• Task details: The listing below must be repeated word for word, without its pictures.

• Data below:
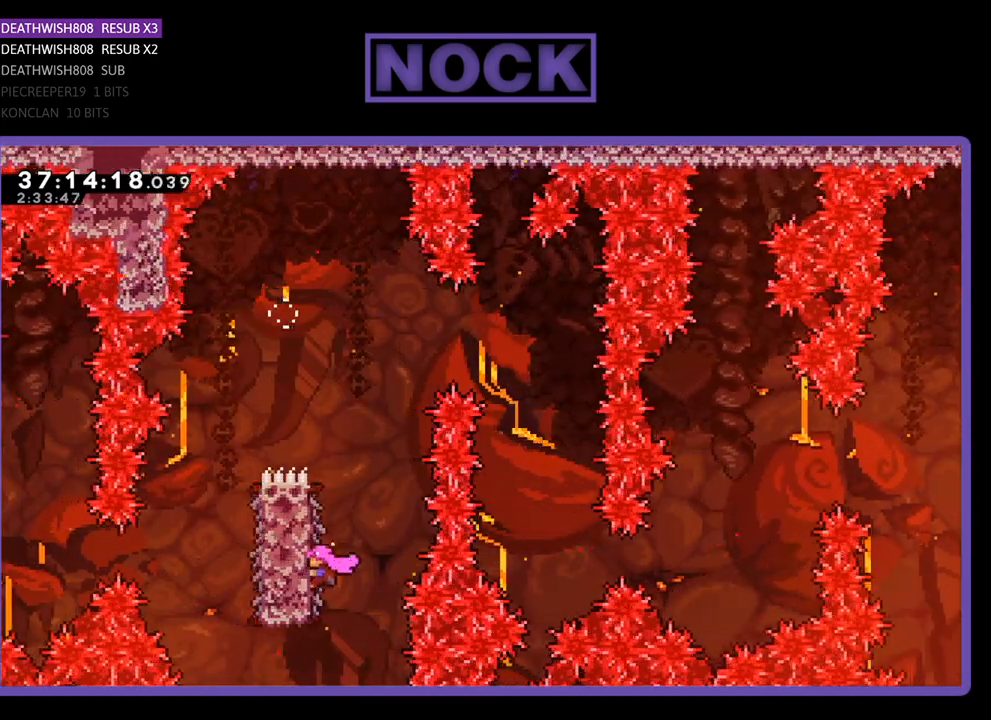
{"buttons": ["CROSS", "R2", "DPAD_RIGHT"], "events": [[67, "DPAD_RIGHT", "down"], [333, "CROSS", "down"]]}
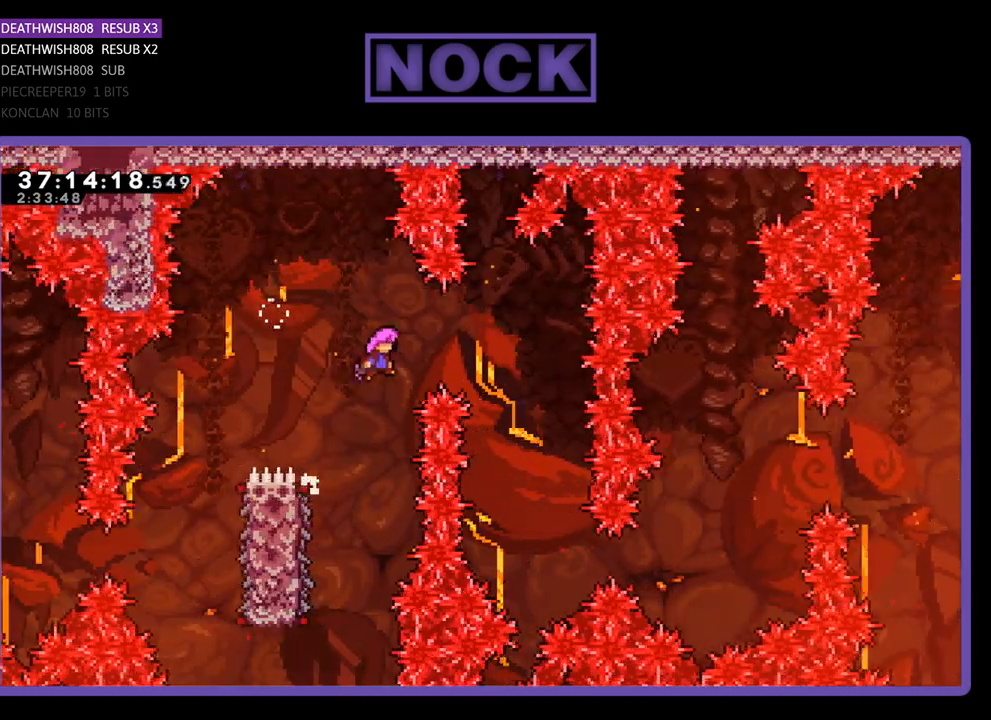
{"buttons": ["R2", "DPAD_RIGHT"], "events": [[167, "CROSS", "up"]]}
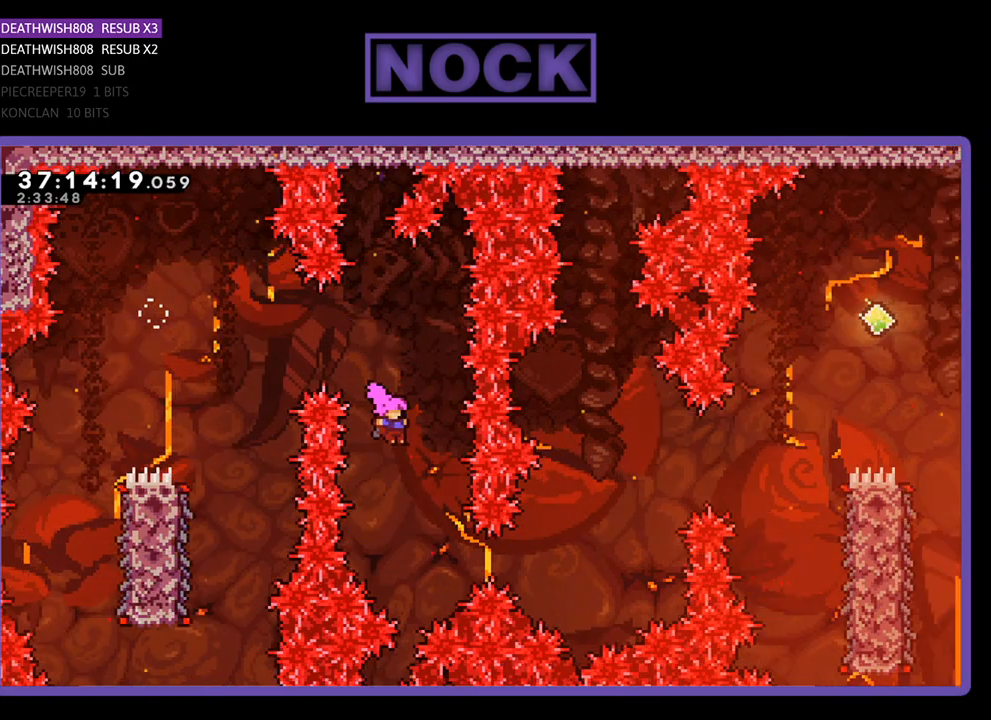
{"buttons": ["CIRCLE", "R2", "DPAD_RIGHT"], "events": [[233, "CIRCLE", "down"]]}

• Response for this exercise:
{"buttons": ["CROSS", "R2", "DPAD_RIGHT"], "events": [[67, "DPAD_RIGHT", "down"], [333, "CROSS", "down"]]}
{"buttons": ["R2", "DPAD_RIGHT"], "events": [[167, "CROSS", "up"]]}
{"buttons": ["CIRCLE", "R2", "DPAD_RIGHT"], "events": [[233, "CIRCLE", "down"]]}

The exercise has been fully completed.